======== Input

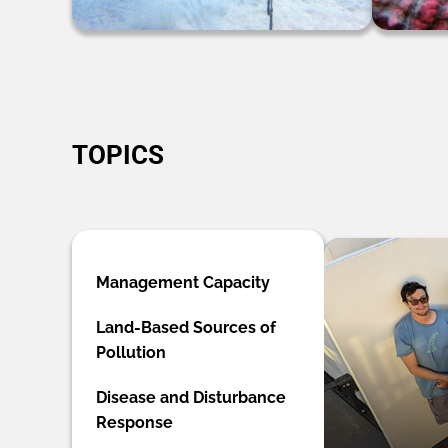
TOPICS
Management Capacity
Land-Based Sources of
Pollution
Disease and Disturbance
Response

================

• [What is expected] Set down every line of text in the listing word for word, leaving the pictures out.

• [Task solution]
TOPICS
Management Capacity
Land-Based Sources of
Pollution
Disease and Disturbance
Response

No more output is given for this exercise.